By: Mary Morris
We just got back from a vacation on Cape Cod and we have a new addition to our massive stuffed animal collection. This is Puffy Poodle, which is a strange name since he looks part fish/part bird. There is no doubt he is super cute.
We were on the Cape all but 5 minutes when my kids discovered the first of many shops that specialize in tons of candy and a plethora of stuffed animals. The stores all look the same and there is so much candy in them that it is hard to believe it could be fresh. I will say that our visit coincided with a visit from the health inspector and I did eavesdrop when he gave his report to the cashier, stating that the place passed inspection. Truthfully, the store was spotless. It gave me the confidence to splurge on a large sized chocolate peanut butter cup for a whopping $5. Honestly, it was tasty but I could have been just as happy with a 75-cent Reese’s peanut butter cup.
Anyway, back to stuffed animals and spending more money frivolously! Now, to be totally honest, I don’t really like stuffed animals. I don’t have anything against them, but I think there should be some type of limit on how many stuffed animals a child can receive in a lifetime. Is that too harsh? I understand the special ones or the ones given by someone so special that they are not replaceable, but hundreds of stuffed objects in piles? They can’t all be special. We have stuffed animals for every holiday and every occasion – the Christmas pony, the St. Paddy’s Day good luck puppy, the graduation bear – one for every year of school because now kids graduate every year to a new grade.
When we were kids we graduated from high school and that was it. You wore your mortarboard cap and you got a sheet cake. Oh, and some cards and money. But now everything is an occasion and has a stuffed animal to celebrate it. Now, don’t get me wrong; I love celebrations but after a while you run out of storage for these animals.
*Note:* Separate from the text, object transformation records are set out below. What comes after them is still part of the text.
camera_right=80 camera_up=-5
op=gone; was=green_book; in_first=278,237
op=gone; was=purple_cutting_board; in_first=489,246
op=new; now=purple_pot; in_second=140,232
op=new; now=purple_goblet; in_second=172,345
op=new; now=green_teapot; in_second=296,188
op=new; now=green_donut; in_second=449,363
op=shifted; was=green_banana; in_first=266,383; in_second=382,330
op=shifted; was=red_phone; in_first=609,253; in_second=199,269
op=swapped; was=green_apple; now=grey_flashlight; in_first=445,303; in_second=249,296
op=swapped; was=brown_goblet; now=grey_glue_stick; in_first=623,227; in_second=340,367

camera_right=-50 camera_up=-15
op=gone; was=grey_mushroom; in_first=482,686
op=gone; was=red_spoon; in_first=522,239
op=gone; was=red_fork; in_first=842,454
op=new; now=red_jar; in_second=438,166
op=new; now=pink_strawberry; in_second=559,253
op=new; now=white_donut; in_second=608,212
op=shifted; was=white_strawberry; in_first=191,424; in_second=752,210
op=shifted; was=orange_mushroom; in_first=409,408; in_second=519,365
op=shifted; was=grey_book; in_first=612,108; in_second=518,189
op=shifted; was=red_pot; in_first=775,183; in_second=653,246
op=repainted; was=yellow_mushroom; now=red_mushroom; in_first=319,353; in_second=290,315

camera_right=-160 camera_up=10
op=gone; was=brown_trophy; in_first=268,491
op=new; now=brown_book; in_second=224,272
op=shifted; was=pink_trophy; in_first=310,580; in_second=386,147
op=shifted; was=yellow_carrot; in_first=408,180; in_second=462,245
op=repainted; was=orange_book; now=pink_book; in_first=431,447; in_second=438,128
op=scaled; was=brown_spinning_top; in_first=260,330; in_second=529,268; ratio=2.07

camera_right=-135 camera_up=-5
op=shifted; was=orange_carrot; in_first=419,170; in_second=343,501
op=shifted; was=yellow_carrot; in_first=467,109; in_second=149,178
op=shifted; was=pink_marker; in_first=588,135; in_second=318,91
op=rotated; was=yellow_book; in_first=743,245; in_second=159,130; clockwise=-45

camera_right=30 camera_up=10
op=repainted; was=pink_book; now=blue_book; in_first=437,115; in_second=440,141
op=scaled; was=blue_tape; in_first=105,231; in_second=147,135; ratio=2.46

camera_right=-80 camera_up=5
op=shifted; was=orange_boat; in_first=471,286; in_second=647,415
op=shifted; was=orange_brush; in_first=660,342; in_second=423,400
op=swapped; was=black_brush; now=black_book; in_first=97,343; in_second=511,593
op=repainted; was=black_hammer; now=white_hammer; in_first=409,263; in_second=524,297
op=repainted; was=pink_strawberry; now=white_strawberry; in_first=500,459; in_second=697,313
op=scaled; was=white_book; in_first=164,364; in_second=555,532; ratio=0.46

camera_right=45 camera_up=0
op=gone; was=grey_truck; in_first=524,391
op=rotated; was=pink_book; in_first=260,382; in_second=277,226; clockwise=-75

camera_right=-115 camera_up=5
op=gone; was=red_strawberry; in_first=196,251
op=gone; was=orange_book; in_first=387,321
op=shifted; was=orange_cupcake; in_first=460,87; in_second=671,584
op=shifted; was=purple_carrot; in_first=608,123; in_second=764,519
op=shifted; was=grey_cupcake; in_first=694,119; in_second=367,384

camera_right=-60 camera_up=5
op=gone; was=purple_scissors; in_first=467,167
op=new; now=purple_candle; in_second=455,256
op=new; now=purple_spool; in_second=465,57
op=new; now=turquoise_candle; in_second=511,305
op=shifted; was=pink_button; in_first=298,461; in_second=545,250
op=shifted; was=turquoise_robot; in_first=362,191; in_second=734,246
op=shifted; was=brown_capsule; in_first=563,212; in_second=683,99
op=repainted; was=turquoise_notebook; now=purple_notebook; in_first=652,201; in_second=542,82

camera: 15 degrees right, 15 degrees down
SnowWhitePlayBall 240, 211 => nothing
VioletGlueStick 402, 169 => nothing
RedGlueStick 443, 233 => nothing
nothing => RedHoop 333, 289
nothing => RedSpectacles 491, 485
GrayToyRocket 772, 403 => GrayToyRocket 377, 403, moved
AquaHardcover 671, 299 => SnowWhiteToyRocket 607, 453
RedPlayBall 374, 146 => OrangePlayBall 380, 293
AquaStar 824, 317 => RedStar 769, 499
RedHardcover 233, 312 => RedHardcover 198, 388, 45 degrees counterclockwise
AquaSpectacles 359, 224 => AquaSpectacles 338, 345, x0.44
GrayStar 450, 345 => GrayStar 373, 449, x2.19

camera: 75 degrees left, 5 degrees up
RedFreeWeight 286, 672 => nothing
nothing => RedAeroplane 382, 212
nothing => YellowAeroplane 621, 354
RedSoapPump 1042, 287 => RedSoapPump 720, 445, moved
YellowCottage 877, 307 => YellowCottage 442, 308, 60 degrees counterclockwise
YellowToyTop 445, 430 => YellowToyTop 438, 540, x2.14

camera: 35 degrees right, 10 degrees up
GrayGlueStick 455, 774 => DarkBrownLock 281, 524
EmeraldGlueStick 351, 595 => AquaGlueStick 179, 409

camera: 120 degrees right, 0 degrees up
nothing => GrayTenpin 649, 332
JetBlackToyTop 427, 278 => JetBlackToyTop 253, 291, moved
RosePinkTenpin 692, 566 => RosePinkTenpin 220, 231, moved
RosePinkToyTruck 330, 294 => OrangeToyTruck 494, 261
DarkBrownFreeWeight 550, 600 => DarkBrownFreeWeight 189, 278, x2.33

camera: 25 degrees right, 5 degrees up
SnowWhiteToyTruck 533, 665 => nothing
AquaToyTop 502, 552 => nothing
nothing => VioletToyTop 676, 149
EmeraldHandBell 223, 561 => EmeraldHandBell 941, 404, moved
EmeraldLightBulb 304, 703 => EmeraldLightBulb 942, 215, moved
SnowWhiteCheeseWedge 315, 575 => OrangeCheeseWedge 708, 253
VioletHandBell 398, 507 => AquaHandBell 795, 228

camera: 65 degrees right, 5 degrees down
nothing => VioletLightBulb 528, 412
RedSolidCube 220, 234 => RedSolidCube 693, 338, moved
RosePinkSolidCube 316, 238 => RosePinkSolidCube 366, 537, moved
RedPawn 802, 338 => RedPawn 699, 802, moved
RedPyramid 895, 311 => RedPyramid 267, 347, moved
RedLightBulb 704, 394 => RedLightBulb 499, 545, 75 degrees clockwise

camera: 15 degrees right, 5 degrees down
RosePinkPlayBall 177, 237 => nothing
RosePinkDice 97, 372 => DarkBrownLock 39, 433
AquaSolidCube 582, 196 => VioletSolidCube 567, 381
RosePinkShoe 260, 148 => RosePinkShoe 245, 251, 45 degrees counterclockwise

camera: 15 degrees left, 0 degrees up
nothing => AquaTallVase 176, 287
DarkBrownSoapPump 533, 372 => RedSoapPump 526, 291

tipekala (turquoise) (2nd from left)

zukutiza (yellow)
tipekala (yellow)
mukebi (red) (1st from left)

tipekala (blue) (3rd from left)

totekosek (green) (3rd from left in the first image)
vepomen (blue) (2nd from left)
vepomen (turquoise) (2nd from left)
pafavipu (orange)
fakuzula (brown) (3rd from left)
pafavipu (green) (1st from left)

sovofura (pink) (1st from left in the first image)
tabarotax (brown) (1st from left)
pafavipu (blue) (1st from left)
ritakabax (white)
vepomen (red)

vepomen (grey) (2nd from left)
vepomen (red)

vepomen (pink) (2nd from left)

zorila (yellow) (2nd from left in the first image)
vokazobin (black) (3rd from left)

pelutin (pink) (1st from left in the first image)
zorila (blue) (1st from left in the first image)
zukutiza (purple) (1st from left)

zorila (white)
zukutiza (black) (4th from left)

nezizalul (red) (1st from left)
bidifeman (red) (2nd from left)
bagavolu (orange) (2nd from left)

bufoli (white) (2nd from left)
Anyway, to avoid being a total bummer, which I am told I can be (yes, my daughter is in middle school and feels comfortable telling me when I am lame, and as much as I hate to admit it, she makes some decent assessments of crotchety adult behavior) I recklessly bought Puffy Poodle. My son has a vast imagination, so he immediately gave the stuffed animal a personality and started making some annoying noises. Most of his animals speak in accented English or a babyish voice, but not Puffy Poodle. I said, “I bet Puffy Poodle is glad to be out of that store and with us now.” The fish/bird responded, “Meep.” A bit later I asked, “Does Puffy Poodle like the beach?” Puffy a.k.a. Zach’s alter ego exclaimed, “MEEP. MEEP.” This is all he says. He goes to bed with Zachary, and when we wake up and I say, “Good Morning,” I get the reply, “Meep.”
On our vacation, we visited beaches, arcades, stores, museums and the list goes on. When I asked Zach, “What was your favorite part of the trip?” he instantly replied, “Getting Puffy Poodle.” And, before I could say anything else he continued, “And being with you.” I replied, “Meep!” which, of course, in this case means, “Me too!”